__SELECTED TEXT__

>>>>

A conversation with the filmmaking brothers Ethan and Joel Coen has only just gotten started when Ethan, quite gleefully, puts a stop to any discussion of growth, evolution or development.

Now in their late 50s, the Coens have a host of awards, including best picture for their tense, bone-dry Cormac McCarthy adaptation “No Country for Old Men.” Their last film, the much Oscar-nominated Charles Portis adaptation “True Grit,” was an unexpected box-office hit, earning $250 million worldwide. Somewhat shockingly, they are ― to use the much sought-after label in their “O Brother, Where Art Thou?” ― bona fide.

Their latest, the folk music tale “Inside Llewyn Davis,” continues the trend of awards-season releases with more realism than, say, the screwball of “The Hudsucker Proxy” or the surrealism of “The Big Lebowski.”

The Coens don’t dismiss the trend. They just predict its imminent expiration date.

“If you’re trying to make a developmental statement about us,” Ethan explains, “it might not ... ”

“It might not stand the test of the next movie,” says Joel, finishing the sentence. They chuckle with tickled delight, like boys who are getting away with something, at the thought of their next opus.

For now, there’s “Inside Llewyn Davis,” the latest zag in a career full of wholly unpredictable hopscotching through noir (“Blood Simple,” “Miller’s Crossing”), farce (“Burn After Reading,” “The Ladykillers”) and less categorical quandaries (“A Serious Man”).

Tracking the Coens is, famously, a fool’s game. What leads them down Los Angeles bowling alleys? Or into a ’50s-era barber shop? Aided by the Dave Van Ronk memoir “The Mayor of MacDougal Street,” they arrived at specifically 1960-61 Greenwich Village for “Inside Llewyn Davis” because it exists on the cusp of history, ahead of Bob Dylan’s arrival.

Oscar Isaac stars as the title character, a folk guitar player and singer whose beautiful playing is contrasted by his foul-mouthed, cynical downtown life, which he spends hopping from couch to couch, gig to gig. The Coens, with T Bone Burnett, fill the film with full performances of less famous songs from the era, all but one of which was filmed live (rather than to playback).

On a recent fall afternoon, the Coens granted an interview with the Associated Press at their Tribeca office, a narrow three-story apartment with editors working on the bottom floor on a concert documentary of the movie’s music, to air on Showtime on Dec. 13. To accommodate a reporter, Ethan lugged a chair up to the small top-floor perch where the brothers brainstorm and script.

From here their movies are born, generated from the pingponging between their similarly imaginative, comic minds.

“We were just sitting around the office talking about nothing, as we do, and (Joel) said, ‘OK, supposing it begins in an alley behind Gerde’s Folk City and somebody beats the (expletive) out of Dave Van Ronk?”’ says Ethan, while Joel laughs. “That’s the beginning of what movie?”

<<<<

__AVAILABLE DATA__

>>>>

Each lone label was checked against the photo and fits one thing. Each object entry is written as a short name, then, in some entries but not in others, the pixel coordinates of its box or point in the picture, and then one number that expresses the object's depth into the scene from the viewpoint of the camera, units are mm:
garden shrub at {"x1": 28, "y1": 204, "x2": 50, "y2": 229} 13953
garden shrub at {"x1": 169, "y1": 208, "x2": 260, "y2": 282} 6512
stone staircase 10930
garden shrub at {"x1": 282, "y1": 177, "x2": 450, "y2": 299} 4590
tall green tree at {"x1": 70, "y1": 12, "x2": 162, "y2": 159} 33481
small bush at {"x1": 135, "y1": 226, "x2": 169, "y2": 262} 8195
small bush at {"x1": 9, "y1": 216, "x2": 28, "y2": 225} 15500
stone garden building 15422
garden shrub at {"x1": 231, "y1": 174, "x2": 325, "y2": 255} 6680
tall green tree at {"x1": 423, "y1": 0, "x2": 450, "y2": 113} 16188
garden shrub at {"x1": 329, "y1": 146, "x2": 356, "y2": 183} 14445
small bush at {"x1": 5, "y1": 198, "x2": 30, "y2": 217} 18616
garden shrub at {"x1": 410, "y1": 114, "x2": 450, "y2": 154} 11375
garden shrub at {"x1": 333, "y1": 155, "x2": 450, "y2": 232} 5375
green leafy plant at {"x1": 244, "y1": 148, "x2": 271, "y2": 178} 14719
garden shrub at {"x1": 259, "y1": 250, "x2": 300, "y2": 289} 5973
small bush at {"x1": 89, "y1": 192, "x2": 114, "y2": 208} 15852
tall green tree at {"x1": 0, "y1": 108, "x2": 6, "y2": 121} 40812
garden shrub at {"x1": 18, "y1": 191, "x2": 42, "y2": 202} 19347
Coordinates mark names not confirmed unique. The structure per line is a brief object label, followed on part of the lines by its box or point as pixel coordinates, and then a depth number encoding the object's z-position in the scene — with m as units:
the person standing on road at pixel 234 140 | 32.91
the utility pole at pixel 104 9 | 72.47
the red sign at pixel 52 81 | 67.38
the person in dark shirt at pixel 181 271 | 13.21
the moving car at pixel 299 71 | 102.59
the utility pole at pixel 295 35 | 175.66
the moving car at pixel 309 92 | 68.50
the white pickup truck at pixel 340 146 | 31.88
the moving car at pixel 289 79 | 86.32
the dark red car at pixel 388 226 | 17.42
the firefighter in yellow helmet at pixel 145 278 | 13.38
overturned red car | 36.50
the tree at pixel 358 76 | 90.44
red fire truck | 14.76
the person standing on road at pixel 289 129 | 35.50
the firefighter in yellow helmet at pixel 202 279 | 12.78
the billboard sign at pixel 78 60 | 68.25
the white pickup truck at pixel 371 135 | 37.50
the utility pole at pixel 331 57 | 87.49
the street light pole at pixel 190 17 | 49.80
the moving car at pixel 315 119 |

<<<<

__PARTS OF THE EXERCISE__
A - In the Coen brothers text, list the films it gives as examples of noir, farce, and less categorical quandaries.
B - Write out the part of the Coen brothers text starting at "For now, there’s" and ending at "Bob Dylan’s arrival.".

__EXERCISE ANSWERS__
A - "Blood Simple," "Miller's Crossing," "Burn After Reading," "The Ladykillers," "A Serious Man"

B -
For now, there’s “Inside Llewyn Davis,” the latest zag in a career full of wholly unpredictable hopscotching through noir (“Blood Simple,” “Miller’s Crossing”), farce (“Burn After Reading,” “The Ladykillers”) and less categorical quandaries (“A Serious Man”).

Tracking the Coens is, famously, a fool’s game. What leads them down Los Angeles bowling alleys? Or into a ’50s-era barber shop? Aided by the Dave Van Ronk memoir “The Mayor of MacDougal Street,” they arrived at specifically 1960-61 Greenwich Village for “Inside Llewyn Davis” because it exists on the cusp of history, ahead of Bob Dylan’s arrival.